** START OF GIVEN DATA **

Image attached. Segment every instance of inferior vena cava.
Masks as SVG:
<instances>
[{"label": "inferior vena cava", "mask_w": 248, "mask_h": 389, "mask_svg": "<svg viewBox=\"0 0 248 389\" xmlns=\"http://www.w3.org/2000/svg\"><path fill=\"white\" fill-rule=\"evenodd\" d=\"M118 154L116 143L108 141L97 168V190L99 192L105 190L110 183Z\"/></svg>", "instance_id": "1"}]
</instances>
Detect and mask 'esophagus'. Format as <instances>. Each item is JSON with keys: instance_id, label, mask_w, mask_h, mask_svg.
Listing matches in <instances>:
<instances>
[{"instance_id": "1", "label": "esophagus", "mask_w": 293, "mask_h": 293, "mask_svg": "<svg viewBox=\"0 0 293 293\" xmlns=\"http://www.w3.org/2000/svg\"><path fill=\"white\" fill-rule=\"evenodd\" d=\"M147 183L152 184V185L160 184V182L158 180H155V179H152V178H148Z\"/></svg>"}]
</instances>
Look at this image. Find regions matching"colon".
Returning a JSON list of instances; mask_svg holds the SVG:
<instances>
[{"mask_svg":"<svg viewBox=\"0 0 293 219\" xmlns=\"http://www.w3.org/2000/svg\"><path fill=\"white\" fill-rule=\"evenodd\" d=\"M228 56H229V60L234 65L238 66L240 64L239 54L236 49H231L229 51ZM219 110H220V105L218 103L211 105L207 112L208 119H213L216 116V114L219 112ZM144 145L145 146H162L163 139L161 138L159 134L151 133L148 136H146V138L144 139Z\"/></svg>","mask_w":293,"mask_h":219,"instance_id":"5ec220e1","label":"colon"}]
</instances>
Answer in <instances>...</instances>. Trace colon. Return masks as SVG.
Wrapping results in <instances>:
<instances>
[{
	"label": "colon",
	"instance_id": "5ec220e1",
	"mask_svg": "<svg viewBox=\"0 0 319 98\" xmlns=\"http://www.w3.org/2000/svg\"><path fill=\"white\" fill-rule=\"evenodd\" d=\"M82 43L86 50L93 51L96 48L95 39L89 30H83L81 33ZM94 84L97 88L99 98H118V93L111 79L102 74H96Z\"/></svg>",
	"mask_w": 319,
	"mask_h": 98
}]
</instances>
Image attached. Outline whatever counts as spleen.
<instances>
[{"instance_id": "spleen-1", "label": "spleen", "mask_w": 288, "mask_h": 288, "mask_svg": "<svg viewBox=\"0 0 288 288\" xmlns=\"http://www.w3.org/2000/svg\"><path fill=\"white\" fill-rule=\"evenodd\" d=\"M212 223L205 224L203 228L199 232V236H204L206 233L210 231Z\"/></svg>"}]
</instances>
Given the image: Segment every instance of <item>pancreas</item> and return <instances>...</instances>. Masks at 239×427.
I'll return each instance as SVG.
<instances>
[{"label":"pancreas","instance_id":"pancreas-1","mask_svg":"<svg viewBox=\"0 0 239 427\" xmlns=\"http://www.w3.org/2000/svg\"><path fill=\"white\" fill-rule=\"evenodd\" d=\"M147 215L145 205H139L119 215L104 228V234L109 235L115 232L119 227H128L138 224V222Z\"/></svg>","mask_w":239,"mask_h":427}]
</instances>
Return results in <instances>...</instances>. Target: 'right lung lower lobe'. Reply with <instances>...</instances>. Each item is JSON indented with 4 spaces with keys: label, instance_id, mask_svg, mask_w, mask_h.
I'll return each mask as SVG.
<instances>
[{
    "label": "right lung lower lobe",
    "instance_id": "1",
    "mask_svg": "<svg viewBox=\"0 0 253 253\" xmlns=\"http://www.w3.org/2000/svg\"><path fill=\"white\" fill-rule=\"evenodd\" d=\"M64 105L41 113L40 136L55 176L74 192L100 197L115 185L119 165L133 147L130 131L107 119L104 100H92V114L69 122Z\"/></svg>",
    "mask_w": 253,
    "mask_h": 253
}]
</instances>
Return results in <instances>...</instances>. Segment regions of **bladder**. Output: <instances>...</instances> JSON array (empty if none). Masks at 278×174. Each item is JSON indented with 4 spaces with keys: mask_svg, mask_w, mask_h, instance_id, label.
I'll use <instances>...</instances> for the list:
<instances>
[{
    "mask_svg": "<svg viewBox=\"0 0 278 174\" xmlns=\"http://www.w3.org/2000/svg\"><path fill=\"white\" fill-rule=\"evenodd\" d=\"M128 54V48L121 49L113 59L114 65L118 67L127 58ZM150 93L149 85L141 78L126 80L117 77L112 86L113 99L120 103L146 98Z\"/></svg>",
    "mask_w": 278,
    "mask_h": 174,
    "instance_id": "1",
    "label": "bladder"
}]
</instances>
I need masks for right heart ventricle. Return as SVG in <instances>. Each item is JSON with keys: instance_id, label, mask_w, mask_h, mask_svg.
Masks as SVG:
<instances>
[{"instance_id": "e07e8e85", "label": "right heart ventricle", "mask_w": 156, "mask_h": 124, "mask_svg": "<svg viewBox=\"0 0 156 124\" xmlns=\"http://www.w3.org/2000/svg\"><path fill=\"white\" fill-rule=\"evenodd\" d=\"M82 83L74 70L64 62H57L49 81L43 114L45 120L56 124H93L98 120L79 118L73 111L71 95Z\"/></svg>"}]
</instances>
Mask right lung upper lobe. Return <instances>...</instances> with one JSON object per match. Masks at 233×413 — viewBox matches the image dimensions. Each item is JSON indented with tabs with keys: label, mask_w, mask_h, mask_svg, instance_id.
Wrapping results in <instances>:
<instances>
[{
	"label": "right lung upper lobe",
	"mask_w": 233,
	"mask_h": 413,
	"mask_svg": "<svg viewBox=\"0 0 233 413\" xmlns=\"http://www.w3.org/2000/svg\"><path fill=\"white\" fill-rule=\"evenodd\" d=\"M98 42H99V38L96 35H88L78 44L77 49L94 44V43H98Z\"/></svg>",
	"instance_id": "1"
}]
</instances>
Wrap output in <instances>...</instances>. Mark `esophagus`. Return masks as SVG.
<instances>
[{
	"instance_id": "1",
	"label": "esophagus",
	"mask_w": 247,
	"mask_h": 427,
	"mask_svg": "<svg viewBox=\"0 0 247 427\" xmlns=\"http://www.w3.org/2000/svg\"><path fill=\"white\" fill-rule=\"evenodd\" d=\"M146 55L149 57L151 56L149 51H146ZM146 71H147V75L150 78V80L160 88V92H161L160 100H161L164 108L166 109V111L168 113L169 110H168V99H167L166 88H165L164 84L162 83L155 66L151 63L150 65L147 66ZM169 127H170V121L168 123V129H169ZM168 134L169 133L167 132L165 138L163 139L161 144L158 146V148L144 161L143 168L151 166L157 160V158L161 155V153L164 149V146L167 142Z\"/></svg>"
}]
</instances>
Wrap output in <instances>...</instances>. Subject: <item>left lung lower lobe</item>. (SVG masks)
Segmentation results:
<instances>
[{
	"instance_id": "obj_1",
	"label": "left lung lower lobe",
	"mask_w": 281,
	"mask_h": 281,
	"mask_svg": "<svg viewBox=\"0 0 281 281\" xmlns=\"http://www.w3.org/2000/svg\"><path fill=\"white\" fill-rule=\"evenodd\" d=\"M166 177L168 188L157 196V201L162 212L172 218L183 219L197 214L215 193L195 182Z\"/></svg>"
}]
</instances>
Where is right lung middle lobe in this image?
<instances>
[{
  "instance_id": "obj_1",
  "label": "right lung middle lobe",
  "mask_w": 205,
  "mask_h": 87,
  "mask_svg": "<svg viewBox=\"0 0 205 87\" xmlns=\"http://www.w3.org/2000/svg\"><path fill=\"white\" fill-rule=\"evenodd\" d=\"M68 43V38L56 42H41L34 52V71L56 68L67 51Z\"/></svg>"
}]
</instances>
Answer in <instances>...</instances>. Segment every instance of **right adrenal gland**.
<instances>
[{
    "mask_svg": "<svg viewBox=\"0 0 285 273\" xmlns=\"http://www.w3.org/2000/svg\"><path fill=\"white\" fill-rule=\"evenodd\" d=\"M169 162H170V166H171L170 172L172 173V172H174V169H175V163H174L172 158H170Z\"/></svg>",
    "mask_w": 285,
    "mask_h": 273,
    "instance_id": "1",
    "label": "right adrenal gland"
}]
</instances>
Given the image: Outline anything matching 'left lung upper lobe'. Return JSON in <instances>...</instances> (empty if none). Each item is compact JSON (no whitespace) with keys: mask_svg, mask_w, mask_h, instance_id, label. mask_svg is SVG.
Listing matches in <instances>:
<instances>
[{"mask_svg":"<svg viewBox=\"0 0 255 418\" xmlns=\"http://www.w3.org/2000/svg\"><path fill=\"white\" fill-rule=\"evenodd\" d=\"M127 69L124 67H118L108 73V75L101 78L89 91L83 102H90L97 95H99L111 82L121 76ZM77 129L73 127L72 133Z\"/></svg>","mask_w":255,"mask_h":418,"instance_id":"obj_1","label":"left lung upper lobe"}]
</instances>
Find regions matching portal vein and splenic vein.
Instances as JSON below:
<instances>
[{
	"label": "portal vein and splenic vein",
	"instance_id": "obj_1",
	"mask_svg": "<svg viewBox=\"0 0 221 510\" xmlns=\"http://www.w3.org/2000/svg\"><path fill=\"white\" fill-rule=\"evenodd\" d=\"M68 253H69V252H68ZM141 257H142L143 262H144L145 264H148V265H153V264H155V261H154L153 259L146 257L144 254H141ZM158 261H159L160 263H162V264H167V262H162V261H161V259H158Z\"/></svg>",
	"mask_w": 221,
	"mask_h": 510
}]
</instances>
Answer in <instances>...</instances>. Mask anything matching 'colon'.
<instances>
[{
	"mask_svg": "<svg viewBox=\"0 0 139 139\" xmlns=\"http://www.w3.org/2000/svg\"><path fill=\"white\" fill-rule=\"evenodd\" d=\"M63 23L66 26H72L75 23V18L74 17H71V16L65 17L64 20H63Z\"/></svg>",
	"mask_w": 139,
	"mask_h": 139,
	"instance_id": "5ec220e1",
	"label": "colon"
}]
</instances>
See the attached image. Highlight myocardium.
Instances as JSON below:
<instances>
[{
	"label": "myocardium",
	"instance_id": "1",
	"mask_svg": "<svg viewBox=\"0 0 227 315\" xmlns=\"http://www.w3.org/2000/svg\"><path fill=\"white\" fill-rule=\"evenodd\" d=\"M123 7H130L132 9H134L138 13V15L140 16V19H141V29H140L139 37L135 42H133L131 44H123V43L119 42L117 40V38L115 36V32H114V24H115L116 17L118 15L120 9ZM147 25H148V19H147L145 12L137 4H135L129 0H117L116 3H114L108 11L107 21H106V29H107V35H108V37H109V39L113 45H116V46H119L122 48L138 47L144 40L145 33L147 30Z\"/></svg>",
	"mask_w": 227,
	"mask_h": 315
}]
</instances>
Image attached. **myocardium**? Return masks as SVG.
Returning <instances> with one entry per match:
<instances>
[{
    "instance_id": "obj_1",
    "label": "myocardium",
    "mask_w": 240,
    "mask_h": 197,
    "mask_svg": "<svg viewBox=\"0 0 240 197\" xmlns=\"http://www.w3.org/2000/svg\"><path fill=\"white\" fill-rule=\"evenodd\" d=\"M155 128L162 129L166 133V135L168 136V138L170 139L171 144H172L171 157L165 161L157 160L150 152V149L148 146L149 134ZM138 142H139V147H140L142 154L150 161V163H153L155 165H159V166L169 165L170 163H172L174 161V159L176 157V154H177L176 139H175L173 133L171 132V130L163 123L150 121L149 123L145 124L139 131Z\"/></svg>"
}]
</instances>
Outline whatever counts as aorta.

** END OF GIVEN DATA **

Reproduce the records from the line containing "See the attached image. Highlight myocardium." through the end of the records, with "aorta" changed to "liver" and nothing else altered.

(OUTPUT OF THE EXERCISE)
See the attached image. Highlight myocardium.
Instances as JSON below:
<instances>
[{
	"label": "myocardium",
	"instance_id": "1",
	"mask_svg": "<svg viewBox=\"0 0 227 315\" xmlns=\"http://www.w3.org/2000/svg\"><path fill=\"white\" fill-rule=\"evenodd\" d=\"M123 7H130L132 9H134L138 13V15L140 16V19H141V29H140L139 37L135 42H133L131 44H123V43L119 42L117 40V38L115 36V32H114V24H115L116 17L118 15L120 9ZM147 25H148V19H147L145 12L137 4H135L129 0H117L116 3H114L108 11L107 21H106V29H107V35H108V37H109V39L113 45H116V46H119L122 48L138 47L144 40L145 33L147 30Z\"/></svg>",
	"mask_w": 227,
	"mask_h": 315
}]
</instances>
Image attached. **myocardium**? Return masks as SVG.
Returning <instances> with one entry per match:
<instances>
[{
    "instance_id": "obj_1",
    "label": "myocardium",
    "mask_w": 240,
    "mask_h": 197,
    "mask_svg": "<svg viewBox=\"0 0 240 197\" xmlns=\"http://www.w3.org/2000/svg\"><path fill=\"white\" fill-rule=\"evenodd\" d=\"M155 128L162 129L166 133V135L168 136V138L170 139L171 144H172L171 157L165 161L157 160L150 152V149L148 146L149 134ZM138 142H139V147H140L142 154L150 161V163H153L155 165H159V166L169 165L170 163H172L174 161V159L176 157V154H177L176 139H175L173 133L171 132V130L163 123L150 121L149 123L145 124L139 131Z\"/></svg>"
}]
</instances>
Outline whatever counts as liver.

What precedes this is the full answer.